EPA Withdraws Trump-era Guidance on When Groundwater Releases Require Clean Water Act Permits
Withdrawal expands “functional equivalent” test for discharges that the Supreme Court established in County of Maui v. Hawaii Wildlife Fund
The U.S. Environmental Protection Agency has rescinded January 2020 guidance on how to apply the U.S. Supreme Court’s April 2020 decision in County of Maui v. Hawaii Wildlife Fund. The withdrawal, which EPA announced yesterday, will likely expand the number of discharges to groundwater that EPA finds are the “functional equivalent of a direct discharge from a point source into navigable waters” and therefore require a Clean Water Act (CWA) permit.

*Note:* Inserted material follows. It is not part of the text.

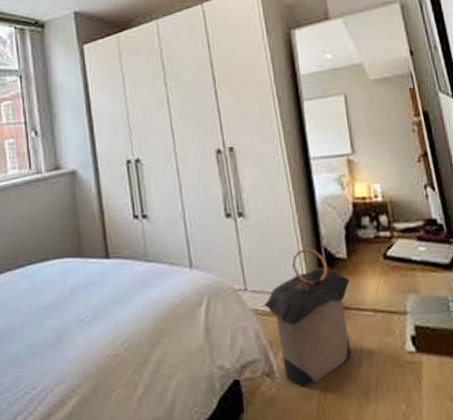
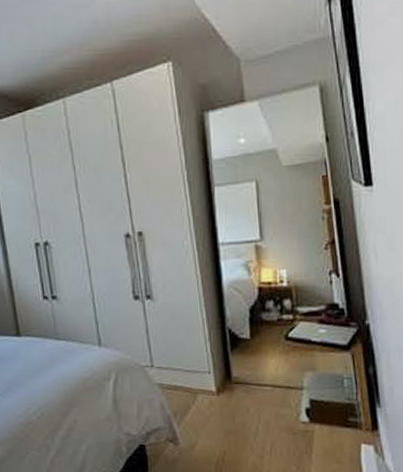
laundry hamper: present [263,248,351,388] -> none [168,329,251,452]

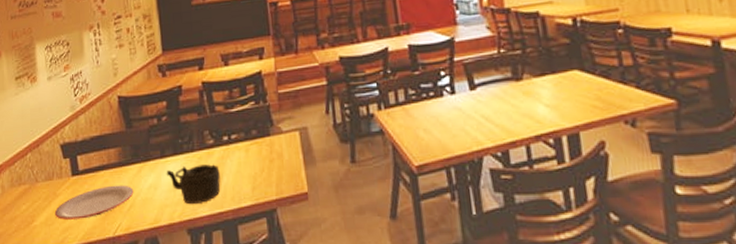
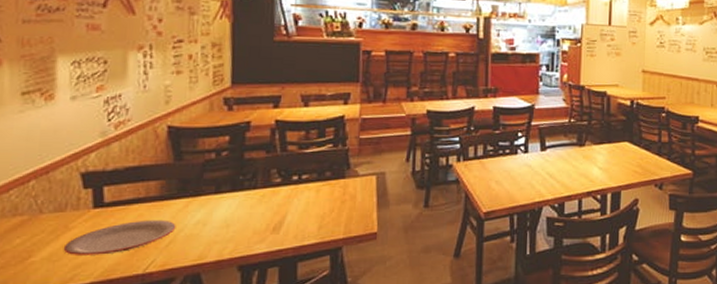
teapot: present [166,164,221,205] -> none [219,202,284,242]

In the Maui case, the Supreme Court held that a discharge of pollutants to groundwater will be subject to the CWA’s permitting requirements if it is the “functional equivalent” of a direct discharge to surface waters. The Court cited several factors for determining whether a discharge will qualify:
- Distance travelled to a surface water
- Time that a pollutant takes to travel to the surface water
- Extent to which the pollutant is diluted or chemically changed as it travels
- Amount of pollutant entering the surface water relative to the amount of the pollutant discharged into groundwater
- Manner by or area in which the pollutant enters the surface water
- Degree to which the pollutant has maintained its specific identity when it reaches the surface water
The EPA issued guidance interpreting the case during the waning days of the Trump administration, and added a new factor: “the design and performance of the system or facility from which the pollutant is released.” EPA decided that facilities were less likely to be the “functional equivalent” of a discharge if they were designed to store, treat or contain polluted water, manage stormwater, use green infrastructure for infiltration evaporation, recycle water or recharge groundwater.
One of President Biden’s first actions upon taking office on January 20, 2021, was issuing Executive Order 13990, directing EPA to review all regulations and policies issued by the Trump administration, and to rescind or revise any that “do not protect public health and the environment.” EPA conducted a review of the Maui guidance pursuant to this direction.
EPA stated that it rescinded the guidance because it “reduced clean water protections,” introduced an element of intent that EPA now believes is inconsistent with the Maui decision, and did not follow “proper deliberation” within EPA or with other federal agencies. EPA stated that it is “evaluating appropriate next steps to follow the rescission,” and in the interim will use Maui’s guiding principles when determining whether a discharge to groundwater will require a permit.
Because the guidance was fairly limited in the first place—mostly just restating the criteria from the Court’s decision—the effect of EPA’s action will likely be limited, with one exception. The EPA guidance arguably gave some dischargers a defense against allegations that they violated the CWA if their infrastructure was not designed to discharge to surface waters, or to circumvent CWA protections by discharging to groundwater.
One example would be wastewater collection systems that leak through groundwater to surface water. If the system was generally maintained, but some leaks still occurred, EPA’s guidance implied that the discharge may not be considered a “functional equivalent.” With the rescission of the guidance, EPA’s endorsement of that position is now gone.